Analysis Item	Setting	Key Result	Description
Boundary Window Size	Ours w=8 vs Ours w=1	FineWeb Test 1.297 vs 1.280	Large windows are not essential; short windows are sufficient.
BPE-guidance Comparison	200k BPE shifted right	FineWeb Test 1.299	The learned dynamic policy matches external BPE priors.
FLOPs-Validation Loss	147M FineWeb	Ours ~1.279 bits-per-byte	Semantic boundaries translate into training loss advantages.
CodeParrot	90M Python code	Ours Val Loss 0.568 vs H-Net 0.769	Advantages of SFE are more pronounced on structured code.
Downsampling Rate	\(\bar{a}\) after convergence	Ours 0.204	Rate control is stable and close to the BPB target.

Key Findings¶

The model learns whitespace-like and semantic boundaries without prior knowledge of whitespace or BPE, suggesting that language modeling loss contains strong tokenization signals.
Performance of \(w=1\) matches full windows, implying that boundary policy depends primarily on local byte representations and the immediate preceding boundary.
The method is the first dynamic policy to recover the performance of BPE-guided downsampling on FineWeb without external BPE priors.
On Python code, the model learns to place boundaries at module name starts and avoids wasting compute on boilerplate like Apache Licenses.

Highlights & Insights¶

The most valuable takeaway is handling the discreteness of tokenization directly rather than relying on surrogate gradients. This provides a clean interface for future learned tokenizers.
The early-exit relative reward is a clever design: it removes the inherent difficulty of the text from the reward, forcing the boundary policy to focus on the gains provided by tokenization.
The results suggest that BPE's strength might not just be frequency statistics, but providing reasonable semantic compression points. If models can learn these points, future tokenizers can be language-agnostic.

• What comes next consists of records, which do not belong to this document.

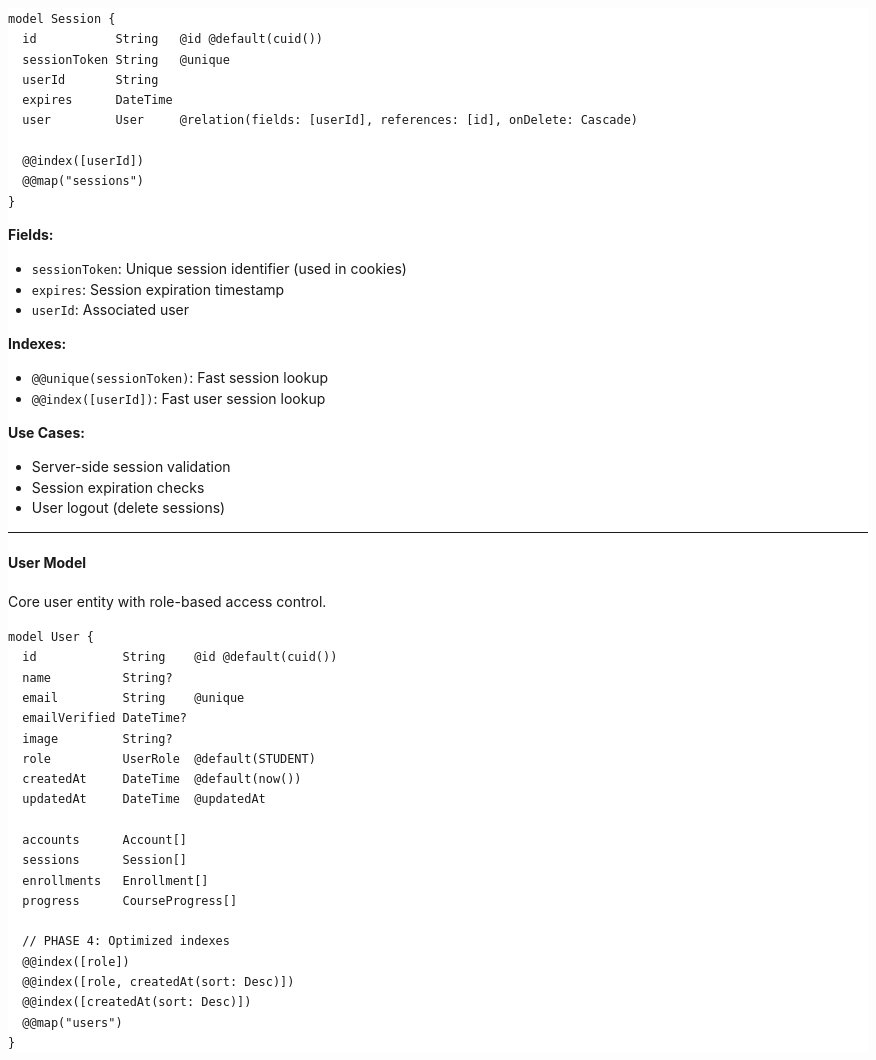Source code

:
 ```prisma
model Session {
  id           String   @id @default(cuid())
  sessionToken String   @unique
  userId       String
  expires      DateTime
  user         User     @relation(fields: [userId], references: [id], onDelete: Cascade)

  @@index([userId])
  @@map("sessions")
}
```

**Fields:**
- `sessionToken`: Unique session identifier (used in cookies)
- `expires`: Session expiration timestamp
- `userId`: Associated user

**Indexes:**
- `@@unique(sessionToken)`: Fast session lookup
- `@@index([userId])`: Fast user session lookup

**Use Cases:**
- Server-side session validation
- Session expiration checks
- User logout (delete sessions)

---

#### User Model

Core user entity with role-based access control.

```prisma
model User {
  id            String    @id @default(cuid())
  name          String?
  email         String    @unique
  emailVerified DateTime?
  image         String?
  role          UserRole  @default(STUDENT)
  createdAt     DateTime  @default(now())
  updatedAt     DateTime  @updatedAt

  accounts      Account[]
  sessions      Session[]
  enrollments   Enrollment[]
  progress      CourseProgress[]

  // PHASE 4: Optimized indexes
  @@index([role])
  @@index([role, createdAt(sort: Desc)])
  @@index([createdAt(sort: Desc)])
  @@map("users")
}
```

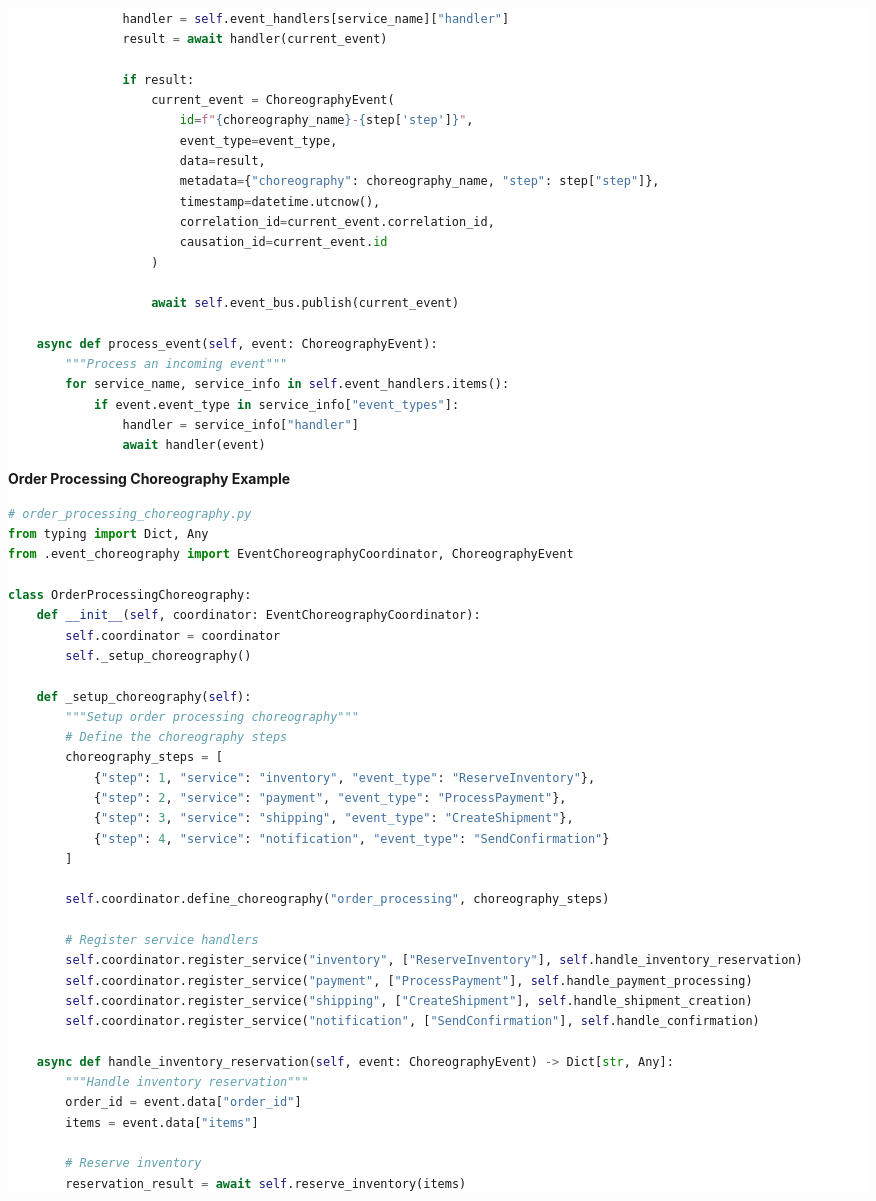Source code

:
 ```python
                handler = self.event_handlers[service_name]["handler"]
                result = await handler(current_event)
                
                if result:
                    current_event = ChoreographyEvent(
                        id=f"{choreography_name}-{step['step']}",
                        event_type=event_type,
                        data=result,
                        metadata={"choreography": choreography_name, "step": step["step"]},
                        timestamp=datetime.utcnow(),
                        correlation_id=current_event.correlation_id,
                        causation_id=current_event.id
                    )
                    
                    await self.event_bus.publish(current_event)
    
    async def process_event(self, event: ChoreographyEvent):
        """Process an incoming event"""
        for service_name, service_info in self.event_handlers.items():
            if event.event_type in service_info["event_types"]:
                handler = service_info["handler"]
                await handler(event)
```

**Order Processing Choreography Example**
```python
# order_processing_choreography.py
from typing import Dict, Any
from .event_choreography import EventChoreographyCoordinator, ChoreographyEvent

class OrderProcessingChoreography:
    def __init__(self, coordinator: EventChoreographyCoordinator):
        self.coordinator = coordinator
        self._setup_choreography()
    
    def _setup_choreography(self):
        """Setup order processing choreography"""
        # Define the choreography steps
        choreography_steps = [
            {"step": 1, "service": "inventory", "event_type": "ReserveInventory"},
            {"step": 2, "service": "payment", "event_type": "ProcessPayment"},
            {"step": 3, "service": "shipping", "event_type": "CreateShipment"},
            {"step": 4, "service": "notification", "event_type": "SendConfirmation"}
        ]
        
        self.coordinator.define_choreography("order_processing", choreography_steps)
        
        # Register service handlers
        self.coordinator.register_service("inventory", ["ReserveInventory"], self.handle_inventory_reservation)
        self.coordinator.register_service("payment", ["ProcessPayment"], self.handle_payment_processing)
        self.coordinator.register_service("shipping", ["CreateShipment"], self.handle_shipment_creation)
        self.coordinator.register_service("notification", ["SendConfirmation"], self.handle_confirmation)
    
    async def handle_inventory_reservation(self, event: ChoreographyEvent) -> Dict[str, Any]:
        """Handle inventory reservation"""
        order_id = event.data["order_id"]
        items = event.data["items"]
        
        # Reserve inventory
        reservation_result = await self.reserve_inventory(items)
```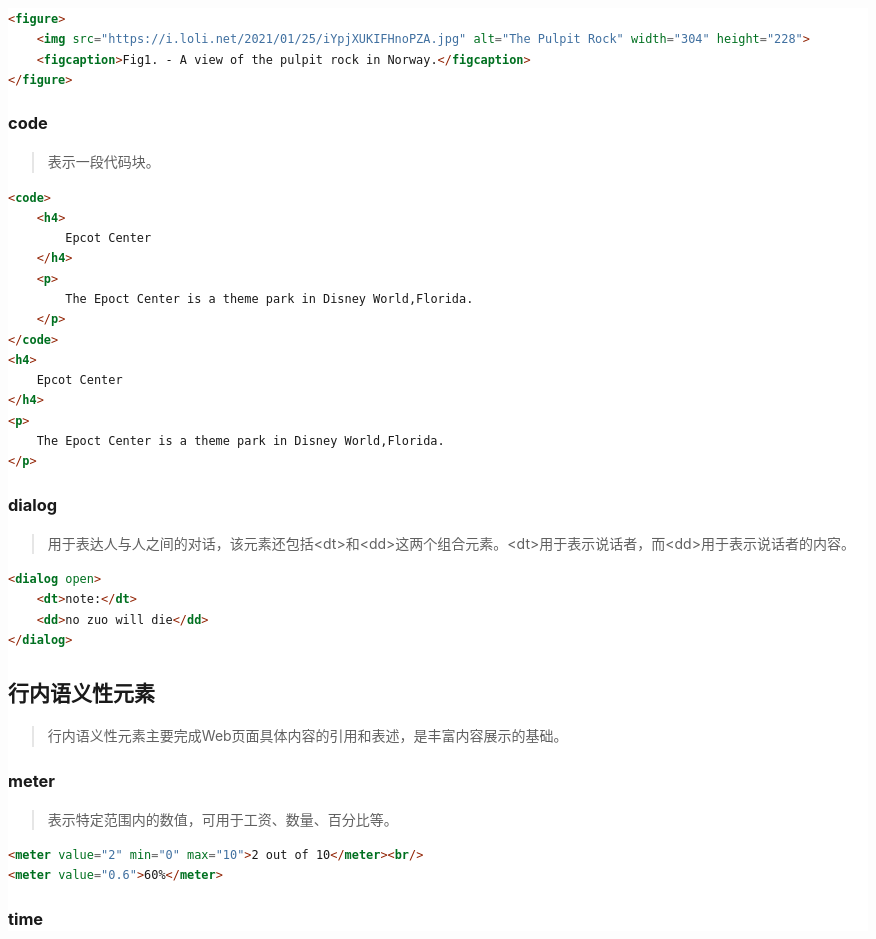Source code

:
 ```html
<figure>
	<img src="https://i.loli.net/2021/01/25/iYpjXUKIFHnoPZA.jpg" alt="The Pulpit Rock" width="304" height="228">
    <figcaption>Fig1. - A view of the pulpit rock in Norway.</figcaption>
</figure>
```

### code

> 表示一段代码块。

```html
<code>
	<h4>
        Epcot Center
    </h4>
    <p>
        The Epoct Center is a theme park in Disney World,Florida.
    </p>
</code>
<h4>
    Epcot Center
</h4>
<p>
    The Epoct Center is a theme park in Disney World,Florida.
</p>
```

### dialog

> 用于表达人与人之间的对话，该元素还包括\<dt>和\<dd>这两个组合元素。\<dt>用于表示说话者，而\<dd>用于表示说话者的内容。

```html
<dialog open>
	<dt>note:</dt>
    <dd>no zuo will die</dd>
</dialog>
```

## 行内语义性元素

> 行内语义性元素主要完成Web页面具体内容的引用和表述，是丰富内容展示的基础。

### meter

> 表示特定范围内的数值，可用于工资、数量、百分比等。

```html
<meter value="2" min="0" max="10">2 out of 10</meter><br/>
<meter value="0.6">60%</meter>
```

### time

Limitations & Future Work¶

Experiments were limited to 90M-147M parameters. Many advantages of autoregressive U-Nets over token transformers may only manifest at larger scales (\(>10^{21}\) FLOPs).
Downstream accuracy at this scale is near random; bits-per-byte is used instead. This is stable but not perfectly correlated with actual task capability.
Score function estimators still require careful variance reduction and hyperparameter tuning; stability across different data and scales needs more validation.
The optimal tokenization aspect ratio as a function of model scale remains an open question.

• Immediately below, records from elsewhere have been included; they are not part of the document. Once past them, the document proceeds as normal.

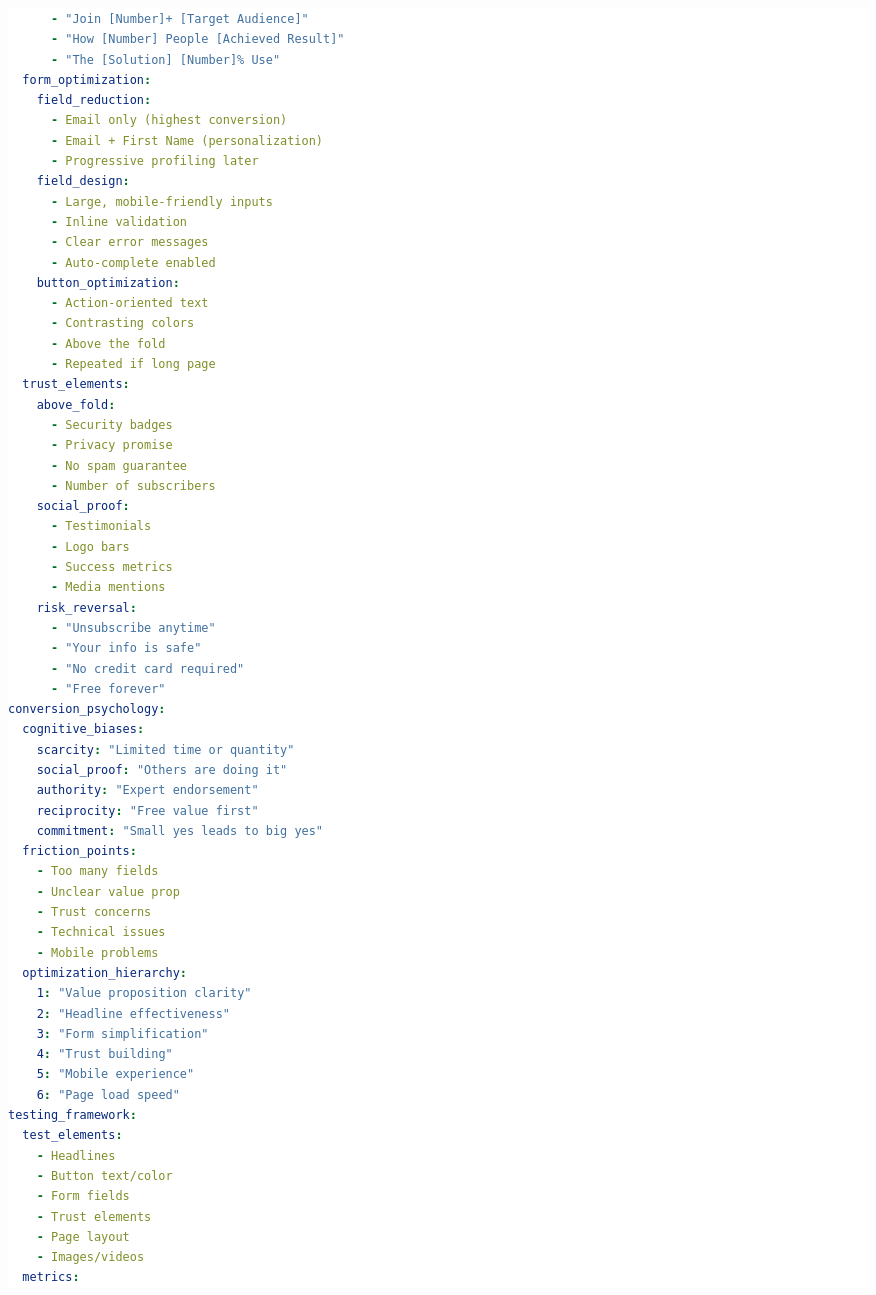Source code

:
 ```yaml
      - "Join [Number]+ [Target Audience]"
      - "How [Number] People [Achieved Result]"
      - "The [Solution] [Number]% Use"
  form_optimization:
    field_reduction:
      - Email only (highest conversion)
      - Email + First Name (personalization)
      - Progressive profiling later
    field_design:
      - Large, mobile-friendly inputs
      - Inline validation
      - Clear error messages
      - Auto-complete enabled
    button_optimization:
      - Action-oriented text
      - Contrasting colors
      - Above the fold
      - Repeated if long page
  trust_elements:
    above_fold:
      - Security badges
      - Privacy promise
      - No spam guarantee
      - Number of subscribers
    social_proof:
      - Testimonials
      - Logo bars
      - Success metrics
      - Media mentions
    risk_reversal:
      - "Unsubscribe anytime"
      - "Your info is safe"
      - "No credit card required"
      - "Free forever"
conversion_psychology:
  cognitive_biases:
    scarcity: "Limited time or quantity"
    social_proof: "Others are doing it"
    authority: "Expert endorsement"
    reciprocity: "Free value first"
    commitment: "Small yes leads to big yes"
  friction_points:
    - Too many fields
    - Unclear value prop
    - Trust concerns
    - Technical issues
    - Mobile problems
  optimization_hierarchy:
    1: "Value proposition clarity"
    2: "Headline effectiveness"
    3: "Form simplification"
    4: "Trust building"
    5: "Mobile experience"
    6: "Page load speed"
testing_framework:
  test_elements:
    - Headlines
    - Button text/color
    - Form fields
    - Trust elements
    - Page layout
    - Images/videos
  metrics:
```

vs BPE / SuperBPE: Unlike BPE which is an offline rule, this method integrates boundary decisions into training, allowing the tokenizer to evolve with the objective.
vs Byte-level Models: While pure byte models like ByT5 avoid tokenizer bias, they suffer from sequence length. This architecture seeks to balance byte-level generality with token-level efficiency.
vs STE Tokenization: STE uses continuous relaxations, which are engineering-friendly but theoretically approximate. SFE optimizes the discrete policy directly.
vs RL for Routing/MoE: Similar to learned routing in MoE, but token boundary credit assignment spans long byte sequences, making early baselines and discounting crucial.

Rating¶

Novelty: ⭐⭐⭐⭐☆ Using SFE for LLM tokenization successfully is challenging and innovative.
Experimental Thoroughness: ⭐⭐⭐⭐☆ Includes code, natural language, BPE comparisons, and ablations, though model scale is small.
Writing Quality: ⭐⭐⭐⭐☆ Clear derivation and well-articulated motivation for variance reduction.
Value: ⭐⭐⭐⭐☆ Highly insightful for future tokenizer-free or learned-tokenizer LLMs, particularly for non-English text.